### WHAT YOU WILL DO
Reproduce the passage of the Ria Mooney article between "Ria Mooney (30" and "the Abbey Theatre.", inclusive, with no changes.

---------- SOURCE DOCUMENT

- Born: 30 April 1903 Rathmines, Dublin, Ireland
- Died: 3 January 1973 (aged 69) Dublin, Ireland

= Ria Mooney =

Irish actress and director (1903–1973)

Ria Mooney (30 April 1903 - 3 January 1973) was an Irish stage and screen actress, artistic director of the Abbey Theatre (1948–1963) and director of the Gaiety School of Acting. She was the first female producer at the Abbey Theatre.

==Life==
She was born in Rathmines, a suburb of Dublin, on 30 April 1903. She started acting as a child, sang with the Rathmines and Rathgar Musical Society as a teenager, and studied art at the Dublin Metropolitan School of Art. She was invited to join the Abbey Theatre in 1924 and acted alongside some of the great names of the day, such as Cyril Cusack, Maire O'Neill and F. J. McCormick in numerous plays. She played the part of Rosie Redmond in The Plough and the Stars on 8 February 1926, when the players were attacked during a riot in the theatre. She went on to play prominent roles in the period's most important Irish plays by O'Casey, Teresa Deevy, Carroll, Shiels, Robinson, Lady Gregory and Synge.

After spells abroad and at the Gate Theatre she was put in charge of the new Peacock Theatre and the Abbey Experimental Theatre Company at the Abbey in 1937. Her memoirs allude to an affair with the poet F. R. (Fred) Higgins who was on the board of the Abbey. Ria and Fred had discovered they were related, as third cousins, due to a chance conversation when they were both travelling to America together. She was shocked at his sudden death of a heart attack in 1941.

--------------------
---------- DATA SHOWN

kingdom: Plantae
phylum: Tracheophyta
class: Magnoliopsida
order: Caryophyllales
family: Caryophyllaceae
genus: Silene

--------------------

### RESPONSE TO THE TASK
Ria Mooney (30 April 1903 - 3 January 1973) was an Irish stage and screen actress, artistic director of the Abbey Theatre (1948–1963) and director of the Gaiety School of Acting. She was the first female producer at the Abbey Theatre.